SLG Publishing, the company which brought comics like Johnny the Homicidal Maniac by Jhonen Vasquez, among many other titles, to the world, enters into its 40th year by launching a solo podcast by founder Dan Vado. My Five Minutes is a personal series of stories and reflections drawn from four decades of independent comics, small business, live music, creative mistakes, unlikely survival, and the stubborn belief that making things still matters.
The first episode, “Ya Gotta Believe! The Arrogance of Creativity,” debuts on May 4th and serves as both an introduction to the podcast and a fitting starting point for SLG’s anniversary year. In the episode, Vado looks at the confidence, delusion, ego, and blind faith required to begin any creative project — including starting a comic book publishing company in 1986 and somehow keeping it alive for 40 years.
The new podcast also builds on Vado’s previous experience with The Unexpected Mentor, a podcast that explored related themes of creativity, experience, risk, and the unlikely ways people learn what they know. That project helped spark Vado’s interest in podcasting not just as a promotional tool, but as an art form of its own; a place where voice, timing, memory, and storytelling can carry ideas in a way that feels immediate and personal.
“Creativity requires a certain amount of arrogance,” said Vado. “You have to believe that the thing in your head is worth bringing into the world, even when there is no evidence that anyone else wants it. Maybe especially then,” said Vado, discussing the first episode, adding that “My experience with The Unexpected Mentor really opened my eyes to podcasting as a way to get great stories out. I have met a lot of amazing people and there are a lot of great personal stories I want to get out there.”
Founded in 1986, SLG Publishing became known for publishing alternative, offbeat, creator-driven comics such as Johnny the Homicidal Maniac, Dr. Radium, and Rex Libris at a time when independent comics were still fighting for shelf space. The launch of My Five Minutes is not intended to be a nostalgic project. Instead, each short episode uses stories from Vado’s life in comics, publishing, music, writing, and retail to talk about creativity, failure, memory, ambition, ego, doubt, and what it means to keep going long after other people might have quit.
“Forty years gives you a lot of stories,” Vado said. “Some of them are funny, some are embarrassing, some are about being wrong while people are watching, and some are about realizing much later why something mattered.
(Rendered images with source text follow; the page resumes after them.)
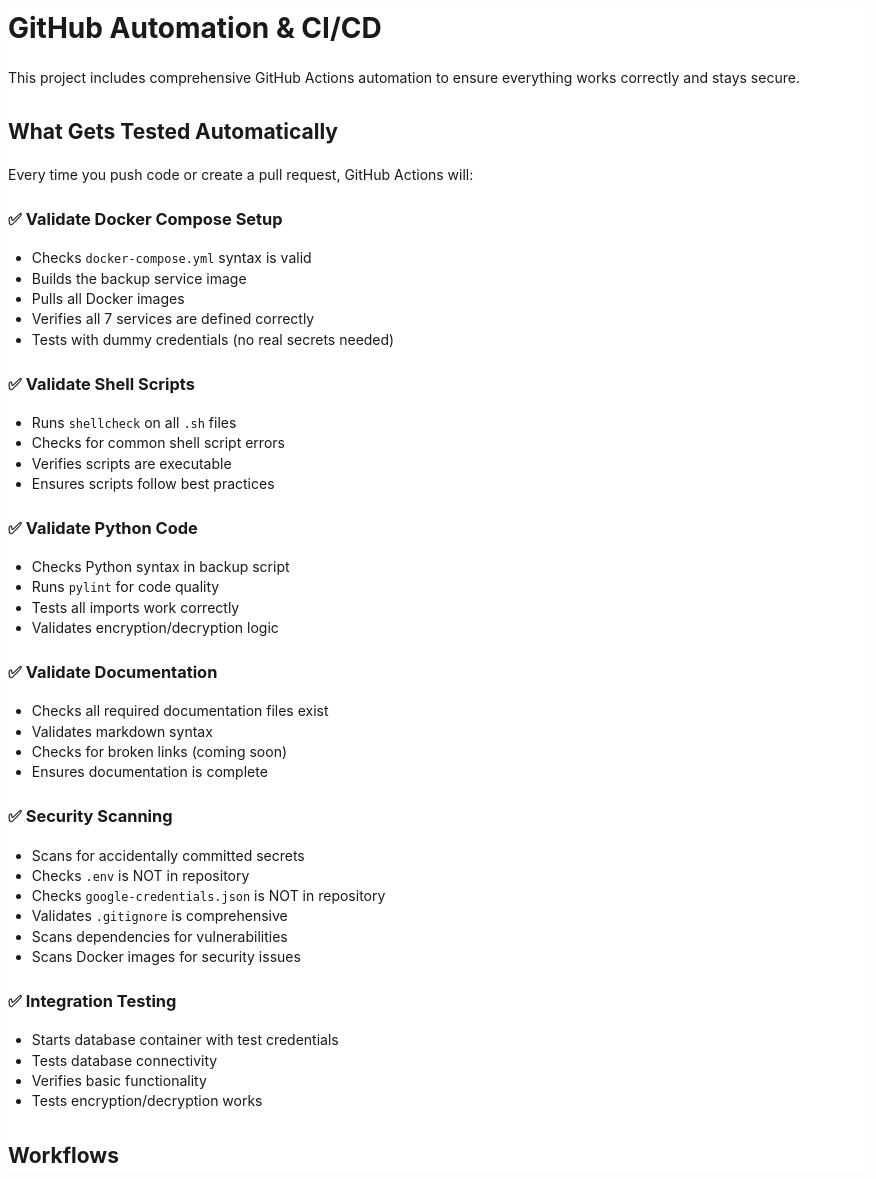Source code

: # GitHub Automation & CI/CD

This project includes comprehensive GitHub Actions automation to ensure everything works correctly and stays secure.

## What Gets Tested Automatically

Every time you push code or create a pull request, GitHub Actions will:

### ✅ Validate Docker Compose Setup
- Checks `docker-compose.yml` syntax is valid
- Builds the backup service image
- Pulls all Docker images
- Verifies all 7 services are defined correctly
- Tests with dummy credentials (no real secrets needed)

### ✅ Validate Shell Scripts
- Runs `shellcheck` on all `.sh` files
- Checks for common shell script errors
- Verifies scripts are executable
- Ensures scripts follow best practices

### ✅ Validate Python Code
- Checks Python syntax in backup script
- Runs `pylint` for code quality
- Tests all imports work correctly
- Validates encryption/decryption logic

### ✅ Validate Documentation
- Checks all required documentation files exist
- Validates markdown syntax
- Checks for broken links (coming soon)
- Ensures documentation is complete

### ✅ Security Scanning
- Scans for accidentally committed secrets
- Checks `.env` is NOT in repository
- Checks `google-credentials.json` is NOT in repository
- Validates `.gitignore` is comprehensive
- Scans dependencies for vulnerabilities
- Scans Docker images for security issues

### ✅ Integration Testing
- Starts database container with test credentials
- Tests database connectivity
- Verifies basic functionality
- Tests encryption/decryption works

## Workflows
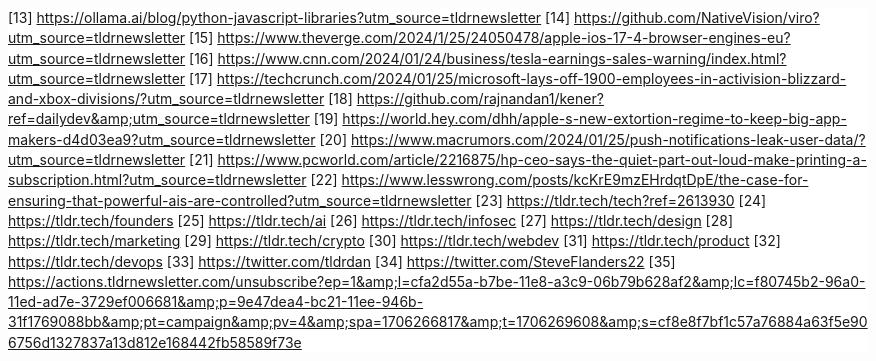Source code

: [13] https://ollama.ai/blog/python-javascript-libraries?utm_source=tldrnewsletter
[14] https://github.com/NativeVision/viro?utm_source=tldrnewsletter
[15] https://www.theverge.com/2024/1/25/24050478/apple-ios-17-4-browser-engines-eu?utm_source=tldrnewsletter
[16] https://www.cnn.com/2024/01/24/business/tesla-earnings-sales-warning/index.html?utm_source=tldrnewsletter
[17] https://techcrunch.com/2024/01/25/microsoft-lays-off-1900-employees-in-activision-blizzard-and-xbox-divisions/?utm_source=tldrnewsletter
[18] https://github.com/rajnandan1/kener?ref=dailydev&amp;utm_source=tldrnewsletter
[19] https://world.hey.com/dhh/apple-s-new-extortion-regime-to-keep-big-app-makers-d4d03ea9?utm_source=tldrnewsletter
[20] https://www.macrumors.com/2024/01/25/push-notifications-leak-user-data/?utm_source=tldrnewsletter
[21] https://www.pcworld.com/article/2216875/hp-ceo-says-the-quiet-part-out-loud-make-printing-a-subscription.html?utm_source=tldrnewsletter
[22] https://www.lesswrong.com/posts/kcKrE9mzEHrdqtDpE/the-case-for-ensuring-that-powerful-ais-are-controlled?utm_source=tldrnewsletter
[23] https://tldr.tech/tech?ref=2613930
[24] https://tldr.tech/founders
[25] https://tldr.tech/ai
[26] https://tldr.tech/infosec
[27] https://tldr.tech/design
[28] https://tldr.tech/marketing
[29] https://tldr.tech/crypto
[30] https://tldr.tech/webdev
[31] https://tldr.tech/product
[32] https://tldr.tech/devops
[33] https://twitter.com/tldrdan
[34] https://twitter.com/SteveFlanders22
[35] https://actions.tldrnewsletter.com/unsubscribe?ep=1&amp;l=cfa2d55a-b7be-11e8-a3c9-06b79b628af2&amp;lc=f80745b2-96a0-11ed-ad7e-3729ef006681&amp;p=9e47dea4-bc21-11ee-946b-31f1769088bb&amp;pt=campaign&amp;pv=4&amp;spa=1706266817&amp;t=1706269608&amp;s=cf8e8f7bf1c57a76884a63f5e906756d1327837a13d812e168442fb58589f73e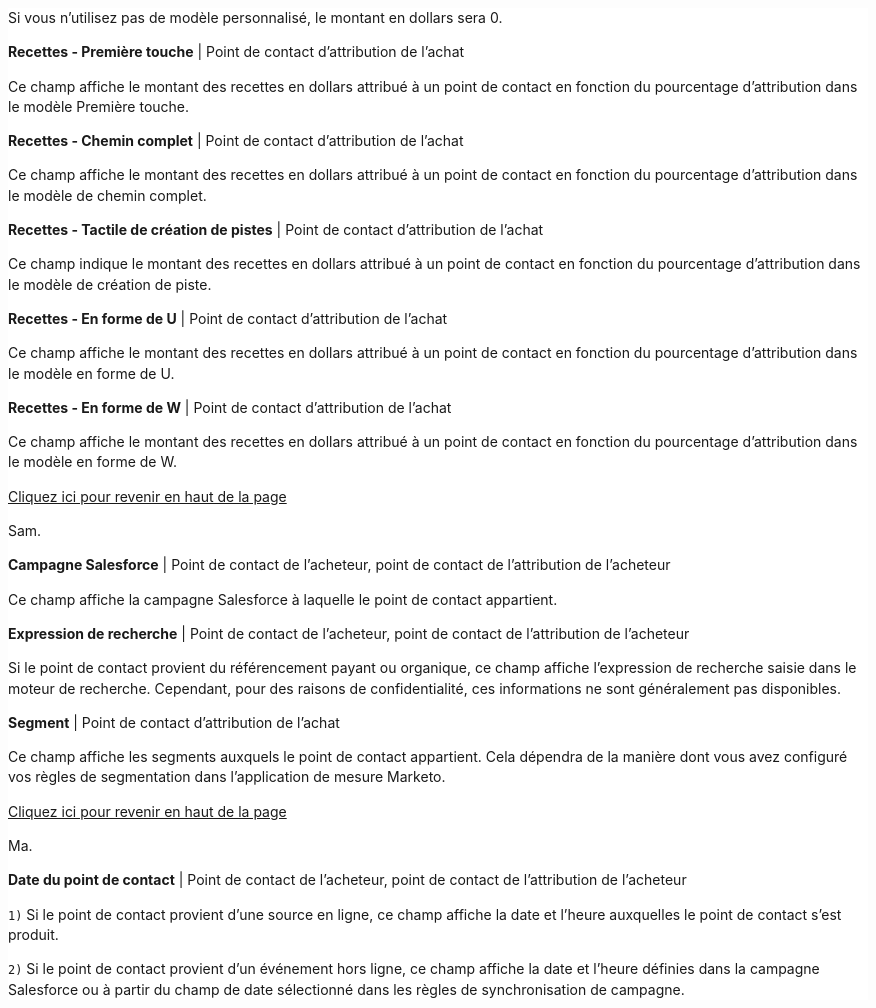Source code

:Si vous n’utilisez pas de modèle personnalisé, le montant en dollars sera 0.

**Recettes - Première touche** | Point de contact d’attribution de l’achat

Ce champ affiche le montant des recettes en dollars attribué à un point de contact en fonction du pourcentage d’attribution dans le modèle Première touche.

**Recettes - Chemin complet** | Point de contact d’attribution de l’achat

Ce champ affiche le montant des recettes en dollars attribué à un point de contact en fonction du pourcentage d’attribution dans le modèle de chemin complet.

**Recettes - Tactile de création de pistes** | Point de contact d’attribution de l’achat

Ce champ indique le montant des recettes en dollars attribué à un point de contact en fonction du pourcentage d’attribution dans le modèle de création de piste.

**Recettes - En forme de U** | Point de contact d’attribution de l’achat

Ce champ affiche le montant des recettes en dollars attribué à un point de contact en fonction du pourcentage d’attribution dans le modèle en forme de U.

**Recettes - En forme de W** | Point de contact d’attribution de l’achat

Ce champ affiche le montant des recettes en dollars attribué à un point de contact en fonction du pourcentage d’attribution dans le modèle en forme de W.

[Cliquez ici pour revenir en haut de la page](#top)

Sam.

**Campagne Salesforce** | Point de contact de l’acheteur, point de contact de l’attribution de l’acheteur

Ce champ affiche la campagne Salesforce à laquelle le point de contact appartient.

**Expression de recherche** | Point de contact de l’acheteur, point de contact de l’attribution de l’acheteur

Si le point de contact provient du référencement payant ou organique, ce champ affiche l’expression de recherche saisie dans le moteur de recherche. Cependant, pour des raisons de confidentialité, ces informations ne sont généralement pas disponibles.

**Segment** | Point de contact d’attribution de l’achat

Ce champ affiche les segments auxquels le point de contact appartient. Cela dépendra de la manière dont vous avez configuré vos règles de segmentation dans l’application de mesure Marketo.

[Cliquez ici pour revenir en haut de la page](#top)

Ma.

**Date du point de contact** | Point de contact de l’acheteur, point de contact de l’attribution de l’acheteur

`1)` Si le point de contact provient d’une source en ligne, ce champ affiche la date et l’heure auxquelles le point de contact s’est produit.

`2)` Si le point de contact provient d’un événement hors ligne, ce champ affiche la date et l’heure définies dans la campagne Salesforce ou à partir du champ de date sélectionné dans les règles de synchronisation de campagne.
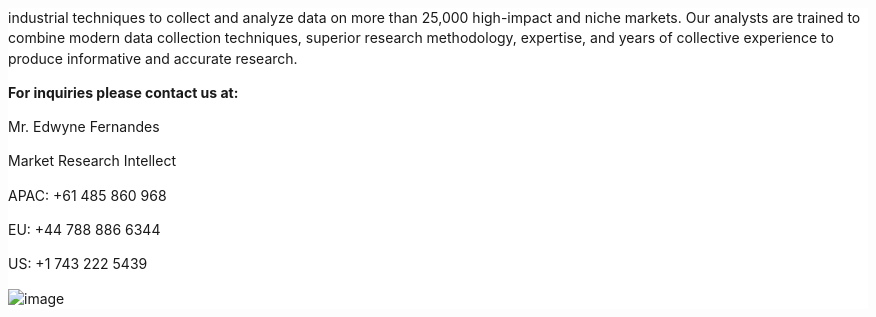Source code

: industrial techniques to collect and analyze data on more than 25,000 high-impact and niche markets. Our analysts are trained to combine modern data collection techniques, superior research methodology, expertise, and years of collective experience to produce informative and accurate research.</span></p><p><strong>For inquiries please contact us at:</strong></p><p>Mr. Edwyne Fernandes</p><p>Market Research Intellect</p><p>APAC: +61 485 860 968</p><p>EU: +44 788 886 6344</p><p>US: +1 743 222 5439</p>
![image](https://github.com/user-attachments/assets/5de7ec79-8ab1-49a1-bd80-c5ca9b5c6dda)
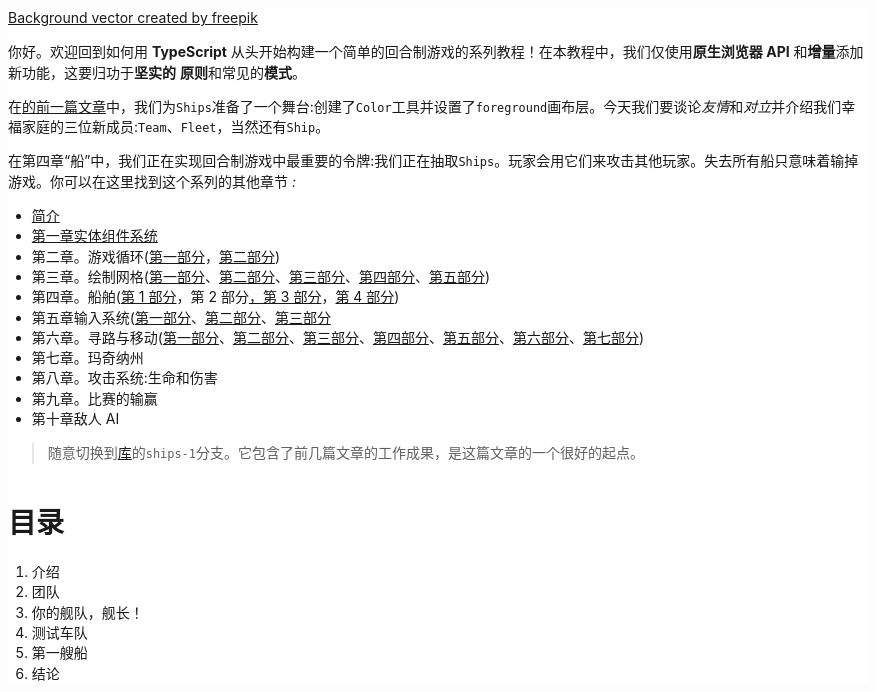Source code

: [Background vector created by freepik](https://www.freepik.com/free-photos-vectors/background)

你好。欢迎回到如何用 **TypeScript** 从头开始构建一个简单的回合制游戏的系列教程！在本教程中，我们仅使用**原生浏览器 API** 和**增量**添加新功能，这要归功于**坚实的** **原则**和常见的**模式**。

在[的前一篇文章](https://medium.com/@gregsolo/building-a-game-with-typescript-colors-and-layers-337b0e4d71f)中，我们为`Ships`准备了一个舞台:创建了`Color`工具并设置了`foreground`画布层。今天我们要谈论*友情*和*对立*并介绍我们幸福家庭的三位新成员:`Team`、`Fleet`，当然还有`Ship`。

在第四章“船”中，我们正在实现回合制游戏中最重要的令牌:我们正在抽取`Ships`。玩家会用它们来攻击其他玩家。失去所有船只意味着输掉游戏。你可以在这里找到这个系列的其他章节 *:*

*   [简介](https://medium.com/@gregsolo/gamedev-patterns-and-algorithms-in-action-with-typescript-d29b913858e)
*   [第一章实体组件系统](https://medium.com/@gregsolo/entity-component-system-in-action-with-typescript-f498ca82a08e)
*   第二章。游戏循环([第一部分](https://medium.com/@gregsolo/gamedev-patterns-and-algorithms-with-typescript-game-loop-part-1-2-699919bb9b71)，[第二部分](https://medium.com/@gregsolo/gamedev-patterns-and-algorithms-in-action-with-typescript-game-loop-2-2-c0d57a8e5ec2))
*   第三章。绘制网格([第一部分](https://medium.com/@gregsolo/building-a-game-with-typescript-drawing-grid-1-5-aaf68797a0bb)、[第二部分](https://medium.com/javascript-in-plain-english/building-a-game-with-typescript-drawing-grid-2-5-206555719490)、[第三部分](https://medium.com/@gregsolo/building-a-game-with-typescript-drawing-grid-3-5-1fb94211c4aa)、[第四部分](https://medium.com/@gregsolo/building-a-game-with-typescript-iii-drawing-grid-4-5-398af1dd638d)、[第五部分](https://medium.com/@gregsolo/building-a-game-with-typescript-drawing-grid-5-5-49454917b3af))
*   第四章。船舶([第 1 部分](https://medium.com/@gregsolo/building-a-game-with-typescript-colors-and-layers-337b0e4d71f)，第 2 部分[，第 3 部分](https://medium.com/@gregsolo/building-a-game-with-typescript-drawing-ship-14e6c19caa38)，[第 4 部分](https://gregsolo.medium.com/building-a-game-with-typescript-ship-and-locomotion-4f5969675993))
*   第五章输入系统([第一部分](https://gregsolo.medium.com/building-a-game-with-typescript-input-system-1-3-46d0b3dd7662)、[第二部分](https://gregsolo.medium.com/building-a-game-with-typescript-input-system-2-3-cd419e36027c)、[第三部分](https://gregsolo.medium.com/building-a-game-with-typescript-input-system-3-3-8492552579f1)
*   第六章。寻路与移动([第一部分](https://blog.gregsolo.me/articles/building-a-game-with-typescript-pathfinding-and-movement-17-introduction)、[第二部分](https://blog.gregsolo.me/articles/building-a-game-with-typescript-pathfinding-and-movement-27-highlighting-locomotion-range)、[第三部分](https://blog.gregsolo.me/articles/building-a-game-with-typescript-pathfinding-and-movement-37-graph-and-priority-queue)、[第四部分](https://blog.gregsolo.me/articles/building-a-game-with-typescript-pathfinding-and-movement-47-pathfinder)、[第五部分](https://blog.gregsolo.me/articles/building-a-game-with-typescript-pathfinding-and-movement-57-finding-the-path)、[第六部分](https://blog.gregsolo.me/articles/building-a-game-with-typescript-pathfinding-and-movement-6-instant-locomotion)、[第七部分](https://blog.gregsolo.me/articles/pathfinding-and-movement-7-animated-locomotion))
*   第七章。玛奇纳州
*   第八章。攻击系统:生命和伤害
*   第九章。比赛的输赢
*   第十章敌人 AI

> 随意切换到[库](https://github.com/soloschenko-grigoriy/gamedev-patterns-ts)的`ships-1`分支。它包含了前几篇文章的工作成果，是这篇文章的一个很好的起点。

# 目录

1.  介绍
2.  团队
3.  你的舰队，舰长！
4.  测试车队
5.  第一艘船
6.  结论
The podcast gives me a place to tell those stories without pretending they add up to a grand lesson. Sometimes they are just five minutes.”
Vado later expanded his creative life into live music through Art Boutiki Music Hall, a San Jose venue known for intimate performances, local shows, touring artists, and community-driven events.
My Five Minutes will be available on major podcast platforms, including Apple Podcasts, Spotify, Amazon Music, and YouTube.
My Five Minutes will be available on most major podcast platforms, with a video version being found on YouTube and Spotify.